As recentes operações do Serviço de Imigração e Alfândega dos Estados Unidos (ICE) nas terras agrícolas da Califórnia estão provocando um colapso silencioso, mas potencialmente devastador, na base da cadeia de produção de alimentos no país. Com medo de serem detidos e deportados, milhares de trabalhadores imigrantes, muitos em situação irregular, abandonaram os campos no auge da colheita, comprometendo plantações inteiras e ameaçando a oferta de frutas e verduras nas prateleiras dos supermercados.
A produtora rural Lisa Tate, que representa a sexta geração de uma família de fazendeiros no condado de Ventura, relatou à agência Reuters o impacto imediato das ações do ICE em sua propriedade. “Nos campos, eu diria que 70% dos trabalhadores foram embora. Se 70% da sua força de trabalho não aparecer, 70% da sua safra não será colhida e pode estragar em um dia”, alertou.
Localizado ao norte de Los Angeles, o condado de Ventura é um dos principais polos agrícolas da Califórnia, estado responsável por mais de um terço de todos os vegetais consumidos nos Estados Unidos e por mais de 75% das frutas e nozes. Em 2023, a agricultura da região movimentou quase US$ 60 bilhões.

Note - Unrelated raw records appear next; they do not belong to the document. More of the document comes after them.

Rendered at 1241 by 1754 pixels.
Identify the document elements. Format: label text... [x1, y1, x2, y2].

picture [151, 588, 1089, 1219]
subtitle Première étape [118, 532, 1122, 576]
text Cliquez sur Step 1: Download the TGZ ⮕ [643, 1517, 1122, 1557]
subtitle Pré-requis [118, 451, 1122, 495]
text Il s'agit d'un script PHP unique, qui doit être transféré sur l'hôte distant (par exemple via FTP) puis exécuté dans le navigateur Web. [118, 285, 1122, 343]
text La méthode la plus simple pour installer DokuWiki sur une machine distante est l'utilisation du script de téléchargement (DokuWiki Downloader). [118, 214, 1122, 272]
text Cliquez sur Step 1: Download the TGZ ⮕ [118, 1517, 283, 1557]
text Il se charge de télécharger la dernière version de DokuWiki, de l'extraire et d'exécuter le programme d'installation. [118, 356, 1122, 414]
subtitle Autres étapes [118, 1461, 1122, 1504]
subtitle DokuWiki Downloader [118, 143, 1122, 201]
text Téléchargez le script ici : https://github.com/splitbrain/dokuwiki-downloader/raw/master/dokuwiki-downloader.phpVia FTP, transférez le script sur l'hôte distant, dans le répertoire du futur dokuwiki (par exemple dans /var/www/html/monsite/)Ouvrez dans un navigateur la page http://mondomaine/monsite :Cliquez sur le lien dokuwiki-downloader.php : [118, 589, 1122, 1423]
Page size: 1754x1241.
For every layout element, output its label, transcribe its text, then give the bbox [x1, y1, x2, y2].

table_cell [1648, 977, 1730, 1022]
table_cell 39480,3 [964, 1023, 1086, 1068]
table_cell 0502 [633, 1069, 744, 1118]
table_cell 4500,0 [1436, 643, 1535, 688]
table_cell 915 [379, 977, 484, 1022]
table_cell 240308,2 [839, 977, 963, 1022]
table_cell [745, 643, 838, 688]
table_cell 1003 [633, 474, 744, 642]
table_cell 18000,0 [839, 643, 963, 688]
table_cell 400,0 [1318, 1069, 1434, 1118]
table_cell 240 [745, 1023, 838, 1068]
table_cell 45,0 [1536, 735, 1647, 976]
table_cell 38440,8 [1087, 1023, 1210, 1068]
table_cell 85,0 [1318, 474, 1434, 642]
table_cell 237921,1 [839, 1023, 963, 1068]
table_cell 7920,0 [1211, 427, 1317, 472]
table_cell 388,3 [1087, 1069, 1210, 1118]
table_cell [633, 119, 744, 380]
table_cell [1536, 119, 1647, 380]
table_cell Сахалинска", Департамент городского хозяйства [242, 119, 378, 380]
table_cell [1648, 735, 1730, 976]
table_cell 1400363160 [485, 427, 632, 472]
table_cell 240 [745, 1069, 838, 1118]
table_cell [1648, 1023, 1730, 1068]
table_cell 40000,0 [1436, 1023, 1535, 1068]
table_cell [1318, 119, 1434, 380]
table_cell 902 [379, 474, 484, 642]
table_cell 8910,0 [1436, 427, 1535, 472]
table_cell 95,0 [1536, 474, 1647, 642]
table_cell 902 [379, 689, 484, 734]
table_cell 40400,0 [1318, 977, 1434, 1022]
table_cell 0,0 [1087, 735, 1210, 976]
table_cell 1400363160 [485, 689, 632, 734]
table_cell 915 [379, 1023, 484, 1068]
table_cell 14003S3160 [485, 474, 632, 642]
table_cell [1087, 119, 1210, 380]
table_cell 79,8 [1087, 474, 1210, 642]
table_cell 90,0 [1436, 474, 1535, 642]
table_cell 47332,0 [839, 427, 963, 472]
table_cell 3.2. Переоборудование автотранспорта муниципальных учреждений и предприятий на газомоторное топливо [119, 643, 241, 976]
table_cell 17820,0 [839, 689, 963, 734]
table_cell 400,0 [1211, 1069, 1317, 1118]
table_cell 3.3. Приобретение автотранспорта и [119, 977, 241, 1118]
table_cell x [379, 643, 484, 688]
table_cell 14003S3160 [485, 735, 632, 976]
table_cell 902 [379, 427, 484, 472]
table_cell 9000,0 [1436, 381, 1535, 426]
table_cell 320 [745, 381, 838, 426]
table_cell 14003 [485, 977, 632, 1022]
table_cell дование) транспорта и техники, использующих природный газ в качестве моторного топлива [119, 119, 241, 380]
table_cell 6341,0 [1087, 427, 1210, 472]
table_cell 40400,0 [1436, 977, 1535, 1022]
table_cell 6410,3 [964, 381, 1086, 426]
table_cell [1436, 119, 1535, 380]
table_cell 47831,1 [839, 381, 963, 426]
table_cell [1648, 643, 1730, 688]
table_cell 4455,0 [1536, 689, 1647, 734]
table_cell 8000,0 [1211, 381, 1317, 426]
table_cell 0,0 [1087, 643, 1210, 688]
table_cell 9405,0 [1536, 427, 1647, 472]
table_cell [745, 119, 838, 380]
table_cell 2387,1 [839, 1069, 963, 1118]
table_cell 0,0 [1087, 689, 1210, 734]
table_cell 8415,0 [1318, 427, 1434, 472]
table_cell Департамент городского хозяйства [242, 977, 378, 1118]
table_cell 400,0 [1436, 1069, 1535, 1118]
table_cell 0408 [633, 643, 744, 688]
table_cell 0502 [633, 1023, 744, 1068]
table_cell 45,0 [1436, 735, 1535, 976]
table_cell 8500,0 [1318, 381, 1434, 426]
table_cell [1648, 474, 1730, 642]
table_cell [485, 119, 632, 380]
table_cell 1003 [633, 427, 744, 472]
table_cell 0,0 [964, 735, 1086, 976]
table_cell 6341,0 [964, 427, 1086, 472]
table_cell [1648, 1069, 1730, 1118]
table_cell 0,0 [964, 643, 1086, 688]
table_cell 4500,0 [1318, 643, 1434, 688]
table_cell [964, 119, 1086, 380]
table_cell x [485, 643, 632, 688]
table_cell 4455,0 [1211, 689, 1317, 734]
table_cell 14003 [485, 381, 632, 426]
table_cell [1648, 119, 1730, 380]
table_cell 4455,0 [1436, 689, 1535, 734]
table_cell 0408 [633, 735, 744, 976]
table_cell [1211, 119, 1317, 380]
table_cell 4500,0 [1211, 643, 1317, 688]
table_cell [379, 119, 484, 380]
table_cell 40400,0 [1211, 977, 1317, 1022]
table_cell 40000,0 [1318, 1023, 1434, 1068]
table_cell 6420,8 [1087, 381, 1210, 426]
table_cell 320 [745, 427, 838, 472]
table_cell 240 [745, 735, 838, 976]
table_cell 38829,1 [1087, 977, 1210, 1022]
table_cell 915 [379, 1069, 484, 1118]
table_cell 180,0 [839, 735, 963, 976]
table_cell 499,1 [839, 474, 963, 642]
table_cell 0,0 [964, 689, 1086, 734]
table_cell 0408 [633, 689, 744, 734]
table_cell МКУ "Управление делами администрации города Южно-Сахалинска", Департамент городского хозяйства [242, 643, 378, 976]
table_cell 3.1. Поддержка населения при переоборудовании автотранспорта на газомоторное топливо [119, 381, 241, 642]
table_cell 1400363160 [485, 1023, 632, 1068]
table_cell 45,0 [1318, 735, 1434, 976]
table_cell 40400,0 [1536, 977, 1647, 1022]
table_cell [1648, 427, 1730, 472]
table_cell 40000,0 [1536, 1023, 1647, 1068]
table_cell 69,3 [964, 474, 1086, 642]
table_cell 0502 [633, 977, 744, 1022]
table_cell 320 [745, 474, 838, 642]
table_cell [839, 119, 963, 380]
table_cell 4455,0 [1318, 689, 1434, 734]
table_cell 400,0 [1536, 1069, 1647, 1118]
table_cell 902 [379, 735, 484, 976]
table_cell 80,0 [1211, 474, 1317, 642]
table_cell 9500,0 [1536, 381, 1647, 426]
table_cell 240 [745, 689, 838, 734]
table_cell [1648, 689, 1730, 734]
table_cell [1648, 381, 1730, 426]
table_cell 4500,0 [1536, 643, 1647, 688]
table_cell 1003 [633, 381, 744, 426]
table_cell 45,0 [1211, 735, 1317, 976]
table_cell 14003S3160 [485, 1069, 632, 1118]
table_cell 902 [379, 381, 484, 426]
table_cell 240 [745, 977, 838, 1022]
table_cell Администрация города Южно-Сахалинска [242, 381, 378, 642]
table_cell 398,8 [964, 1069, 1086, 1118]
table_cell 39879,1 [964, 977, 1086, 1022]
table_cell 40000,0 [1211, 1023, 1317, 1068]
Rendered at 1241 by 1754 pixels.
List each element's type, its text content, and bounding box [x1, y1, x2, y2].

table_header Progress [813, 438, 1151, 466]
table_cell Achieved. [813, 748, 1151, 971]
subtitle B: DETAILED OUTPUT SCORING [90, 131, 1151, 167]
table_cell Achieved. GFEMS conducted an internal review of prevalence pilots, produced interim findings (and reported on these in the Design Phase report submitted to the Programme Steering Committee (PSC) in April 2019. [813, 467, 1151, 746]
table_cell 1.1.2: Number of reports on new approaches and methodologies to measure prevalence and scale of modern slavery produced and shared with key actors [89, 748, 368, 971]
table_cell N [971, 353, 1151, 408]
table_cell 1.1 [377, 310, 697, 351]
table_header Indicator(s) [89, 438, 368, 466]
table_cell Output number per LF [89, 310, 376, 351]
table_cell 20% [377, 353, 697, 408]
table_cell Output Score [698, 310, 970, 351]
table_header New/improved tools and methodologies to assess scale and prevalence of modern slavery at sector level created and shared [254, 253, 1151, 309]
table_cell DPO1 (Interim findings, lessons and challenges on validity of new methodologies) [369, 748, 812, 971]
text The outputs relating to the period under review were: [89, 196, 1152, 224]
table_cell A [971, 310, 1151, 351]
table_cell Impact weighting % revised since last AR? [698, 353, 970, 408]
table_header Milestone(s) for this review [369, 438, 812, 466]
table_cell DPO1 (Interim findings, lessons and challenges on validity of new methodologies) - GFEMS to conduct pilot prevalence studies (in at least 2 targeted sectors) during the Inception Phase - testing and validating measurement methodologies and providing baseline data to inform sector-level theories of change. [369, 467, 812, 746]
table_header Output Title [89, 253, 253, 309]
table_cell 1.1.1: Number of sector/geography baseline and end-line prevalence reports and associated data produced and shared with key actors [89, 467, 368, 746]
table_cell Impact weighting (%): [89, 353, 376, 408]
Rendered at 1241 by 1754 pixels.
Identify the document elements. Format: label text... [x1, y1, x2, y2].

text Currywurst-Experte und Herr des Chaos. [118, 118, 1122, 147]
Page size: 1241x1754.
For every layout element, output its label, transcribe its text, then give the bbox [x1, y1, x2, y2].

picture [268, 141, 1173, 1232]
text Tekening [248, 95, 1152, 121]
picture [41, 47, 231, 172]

Mas esse motor econômico agora está sob risco. Um supervisor de origem mexicana, que preferiu não se identificar, disse que normalmente coordena 300 trabalhadores na preparação de campos de morango, mas no dia da entrevista havia apenas 80. Em outra propriedade, um colega relatou que o número de funcionários caiu de 80 para apenas 17.
Falta de mão de obra pode encarecer alimentos
Economistas e políticos concordam que uma parcela expressiva da força de trabalho agrícola dos EUA é composta por imigrantes em situação irregular. A retirada repentina desse contingente ameaça não apenas os fazendeiros, mas toda a cadeia de suprimentos alimentares.
Douglas Holtz-Eakin, ex-diretor do Escritório de Orçamento do Congresso e integrante do Partido Republicano, estima que cerca de 80% dos trabalhadores do campo nos EUA são estrangeiros e quase metade está em situação irregular. Para ele, a perda desse contingente pode elevar os preços dos alimentos. “Isso é ruim para as cadeias de suprimentos, ruim para o setor agrícola”, afirmou.
Lisa Tate reforça o alerta: “A maioria dos fazendeiros daqui mal está conseguindo sobreviver”. Segundo ela, além do medo, há um vácuo de substituição. “A maioria dos norte-americanos não quer fazer o trabalho de colheita”, disse.
Vidas marcadas pelo medo
Entre os quatro trabalhadores ouvidos pela Reuters, dois estão em situação irregular e pediram anonimato. Um deles, de 54 anos, vive há três décadas nos EUA, tem esposa e filhos e relatou que muitos de seus colegas desapareceram dos campos. “Se eles aparecem para trabalhar, não sabem se voltarão a ver sua família”, contou.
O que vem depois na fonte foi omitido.